#### Data for analysis:
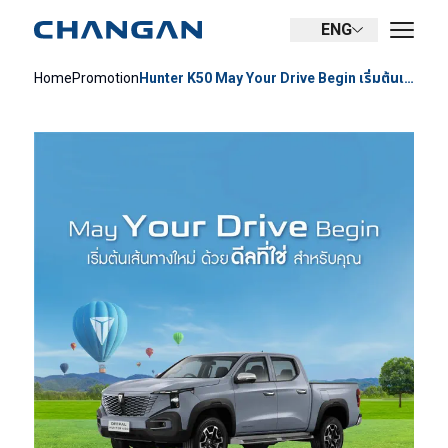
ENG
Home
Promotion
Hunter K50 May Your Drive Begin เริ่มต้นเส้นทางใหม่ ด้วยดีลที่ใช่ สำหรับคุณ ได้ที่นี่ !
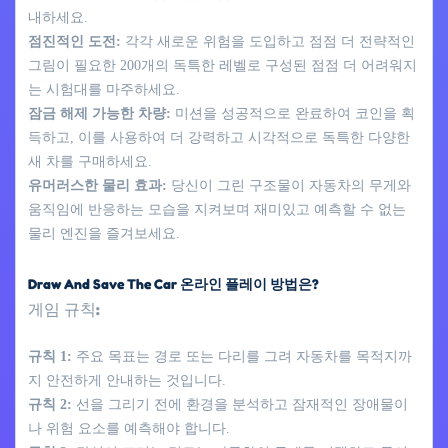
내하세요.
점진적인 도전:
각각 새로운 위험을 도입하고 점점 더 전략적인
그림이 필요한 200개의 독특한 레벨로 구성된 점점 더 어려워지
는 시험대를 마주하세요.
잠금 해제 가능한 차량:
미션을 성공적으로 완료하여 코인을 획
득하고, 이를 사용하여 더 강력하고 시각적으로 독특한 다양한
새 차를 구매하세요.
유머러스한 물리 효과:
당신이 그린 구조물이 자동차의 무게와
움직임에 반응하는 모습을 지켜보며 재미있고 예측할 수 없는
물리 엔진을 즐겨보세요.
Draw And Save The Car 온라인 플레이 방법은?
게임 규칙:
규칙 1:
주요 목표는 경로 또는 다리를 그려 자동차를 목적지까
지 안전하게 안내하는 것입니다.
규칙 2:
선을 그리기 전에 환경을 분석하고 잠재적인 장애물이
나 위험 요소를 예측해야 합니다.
---
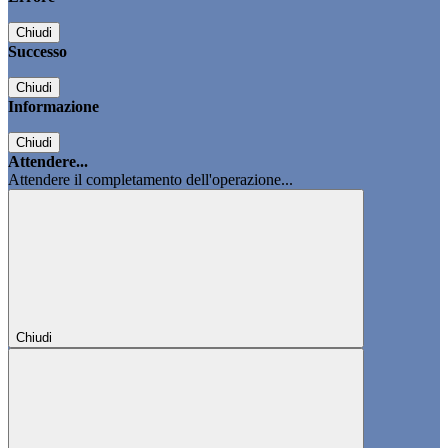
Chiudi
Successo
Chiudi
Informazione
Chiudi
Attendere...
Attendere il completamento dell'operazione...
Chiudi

#### Aim of the task:
Copy out each line of the data above, exactly, if it lies between the line holding "미션을 성공적으로 완료하여 코인을 획" and the line holding "나 위험 요소를 예측해야 합니다.", inclusive; copy no other line.

#### Task result:
미션을 성공적으로 완료하여 코인을 획
득하고, 이를 사용하여 더 강력하고 시각적으로 독특한 다양한
새 차를 구매하세요.
유머러스한 물리 효과:
당신이 그린 구조물이 자동차의 무게와
움직임에 반응하는 모습을 지켜보며 재미있고 예측할 수 없는
물리 엔진을 즐겨보세요.
Draw And Save The Car 온라인 플레이 방법은?
게임 규칙:
규칙 1:
주요 목표는 경로 또는 다리를 그려 자동차를 목적지까
지 안전하게 안내하는 것입니다.
규칙 2:
선을 그리기 전에 환경을 분석하고 잠재적인 장애물이
나 위험 요소를 예측해야 합니다.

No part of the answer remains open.